Portable
type = "portable". An embedded ggml-backed driver built from driver/portable/ on top of vendored llama.cpp/ggml. Loads HuggingFace safetensors directly, no GGUF conversion. By default it picks the best backend compiled into the binary and falls back to CPU. CUDA, Vulkan, Metal, HIP, and SYCL backends are selected at C++ build time via GGML_*=ON CMake flags.

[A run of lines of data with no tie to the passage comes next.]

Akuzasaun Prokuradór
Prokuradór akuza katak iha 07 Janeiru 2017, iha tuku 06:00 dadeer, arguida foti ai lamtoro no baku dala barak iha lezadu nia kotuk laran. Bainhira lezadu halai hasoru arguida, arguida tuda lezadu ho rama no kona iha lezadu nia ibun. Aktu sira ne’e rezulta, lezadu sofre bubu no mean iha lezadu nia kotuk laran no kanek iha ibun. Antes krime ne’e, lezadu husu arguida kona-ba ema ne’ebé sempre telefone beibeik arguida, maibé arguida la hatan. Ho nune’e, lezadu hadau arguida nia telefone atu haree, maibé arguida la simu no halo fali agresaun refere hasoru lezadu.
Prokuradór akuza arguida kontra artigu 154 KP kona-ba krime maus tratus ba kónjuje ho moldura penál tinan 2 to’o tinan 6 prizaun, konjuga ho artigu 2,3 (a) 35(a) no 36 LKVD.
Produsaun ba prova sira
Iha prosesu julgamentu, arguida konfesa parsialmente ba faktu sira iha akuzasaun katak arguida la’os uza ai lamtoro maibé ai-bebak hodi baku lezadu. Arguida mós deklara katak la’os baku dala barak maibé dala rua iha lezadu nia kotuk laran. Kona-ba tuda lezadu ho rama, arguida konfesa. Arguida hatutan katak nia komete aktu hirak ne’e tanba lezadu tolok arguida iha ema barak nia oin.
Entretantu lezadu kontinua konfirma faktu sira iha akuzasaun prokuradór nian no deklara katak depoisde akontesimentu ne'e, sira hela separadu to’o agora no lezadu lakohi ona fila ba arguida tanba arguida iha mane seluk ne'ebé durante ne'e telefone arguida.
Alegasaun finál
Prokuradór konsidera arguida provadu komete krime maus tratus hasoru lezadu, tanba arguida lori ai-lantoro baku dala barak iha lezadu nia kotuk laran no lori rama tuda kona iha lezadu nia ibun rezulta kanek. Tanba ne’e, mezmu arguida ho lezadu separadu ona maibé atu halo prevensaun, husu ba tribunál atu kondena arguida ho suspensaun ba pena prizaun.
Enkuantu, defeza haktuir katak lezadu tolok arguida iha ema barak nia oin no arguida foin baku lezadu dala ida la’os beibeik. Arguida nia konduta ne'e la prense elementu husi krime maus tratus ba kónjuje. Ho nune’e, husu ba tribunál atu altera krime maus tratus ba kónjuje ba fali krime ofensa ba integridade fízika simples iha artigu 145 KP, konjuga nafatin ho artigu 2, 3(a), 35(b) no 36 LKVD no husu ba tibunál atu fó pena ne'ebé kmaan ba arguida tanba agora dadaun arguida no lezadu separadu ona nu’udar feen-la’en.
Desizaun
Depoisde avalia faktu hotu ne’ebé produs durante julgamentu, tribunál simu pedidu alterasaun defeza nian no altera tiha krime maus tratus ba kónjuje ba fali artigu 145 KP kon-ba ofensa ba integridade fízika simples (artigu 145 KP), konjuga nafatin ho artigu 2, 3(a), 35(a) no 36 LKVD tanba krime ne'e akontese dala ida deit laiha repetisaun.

Pick portable for CPU-only inference, non-NVIDIA GPUs (Vulkan / Metal / HIP / SYCL), or any host where you want a self-contained binary without a Python runtime.
Install
The default installer uses portable when no supported CUDA build is detected:
curl -fsSL https://pie-project.org/install.sh | bash
To force the portable build:
curl -fsSL https://pie-project.org/install.sh | PIE_FLAVOR=portable bash
From source, cargo install --path server builds pie with driver-portable enabled by default. CUDA-capable portable release artifacts are named portable-cuda12.6, portable-cuda12.8, and portable-cuda13.0.
Configuration
[model.driver]
type = "portable"
device = ["auto"] # logical local replica name
activation_dtype = "bfloat16"
[model.driver.options]
kv_page_size = 32
max_num_kv_pages = 1024
max_batch_tokens = 10240
max_batch_size = 512
cpu_pages = 0
ready_timeout_s = 120.0
shutdown_timeout_s = 5.0
| Key | Default | Description |
|---|---|---|
binary_path | "" | Accepted for older config compatibility, ignored by standalone pie; the driver is embedded. |
kv_page_size | 32 | KV cache page size in tokens. |
max_num_kv_pages | 1024 | KV pool size. KV memory scales linearly. |
max_batch_tokens | 10240 | Cap on tokens per fire_batch. |
max_batch_size | 512 | Cap on sequences per fire_batch. |
cpu_pages | 0 | Host-side swap pool capacity. 0 = no swap. |
ready_timeout_s | 120.0 | Seconds to wait for READY on stdout. |
shutdown_timeout_s | 5.0 | Seconds to wait for graceful shutdown after SIGTERM. |
Supported architectures
Verified end-to-end on RTX PRO 6000 Blackwell (CUDA backend):
| Family | HF model_type | Status | Notes |
|---|---|---|---|
| Llama 3.x | llama | stable | All sizes (1B-70B); base + instruct. |
| Qwen 2.x | qwen2 | stable | Qwen2 / Qwen2.5 all sizes. |
| Qwen 3.x | qwen3 | stable | Qwen3 incl. the 0.6B default. |
| Qwen 3 MoE | qwen3_moe | preview | Qwen3-30B-A3B verified loads. |
| Qwen 3.5 / 3.6 | qwen3_5 | preview | Linear-attention layers wired. |
| Qwen 3.5 MoE | qwen3_5_moe | preview | 35B-A3B verified loads. |
| Phi-3 | phi3 | stable | mini / medium (instruct + base). |
| Phi-3-small | phi3small | preview | Loads + runs; v1 graph treats blocksparse as causal (correct for prompts ≤ 1024 tokens). End-to-end inferlet test blocked on tiktoken→tokenizer.json conversion. |
| Phi-3.5 / Phi-4 | phi3 | stable | Phi-3.5-mini-instruct, Phi-4 (14B), Phi-4-mini-instruct, Phi-4-reasoning, Phi-4-mini-reasoning all work via the existing phi3 arch (canonical pangram on RTX PRO 6000 Blackwell). |
| Phi-3.5-MoE | phimoe | stable | 42B-A6.6B sparse MoE. Mixtral-style per-expert w1/w2/w3 + LayerNorm-with-bias + Q/K/V/O biases + lm_head bias. End-to-end canonical pangram. |
| Mixtral | mixtral | preview | 8x7B verified end-to-end. |
| Gemma 2 | gemma2 | stable | 2B / 9B / 27B. |
| Gemma 3 | gemma3, gemma3_text | stable | 270M / 1B text-only AND 4B / 12B / 27B multimodal-wrapped. |
| Gemma 3n | gemma3n | stable | E2B-it / E4B-it (AltUp + PLE + Laurel + KV-share). |
| Gemma 4 | gemma4, gemma4_text | stable for dense | Mobile (E2B / E4B), 31B (alt-attention + per-layer KV). |
| Gemma 4 MoE | gemma4 (with experts) | — | 26B-A4B: loader-only; expert dispatch graph not yet wired. |
| Mistral 7B / Mistral 3 | mistral, mistral3 | stable | Ministral 3 (3B / 8B / 14B), Mistral-Small 24B / 3.1-24B. |
| OLMo 2 | olmo2 | stable | Mapped to the olmo3 arch via dispatch alias (hf_config.cpp). |
| OLMo 3 | olmo3 | stable | 7B / 32B base. |
| GPT-OSS | gptoss, gpt_oss | preview | 20B verified (MXFP4 dequant path). |
Architectures listed as stable have produced canonical outputs on instruct-tuned variants (e.g., Phi-3-mini-instruct → "The quick brown fox jumps over the lazy dog. This sentence is a pangram…"). Base checkpoints loop on the inferlet's chat-template wrap; use the raw-completion inferlet for clean base-model output.
Quantization
Not configurable via Pie. The portable driver loads weights at their stored dtype directly from safetensors; only activation_dtype (one level up under [model.driver]) is configurable. For weight-side quantization, use the CUDA driver.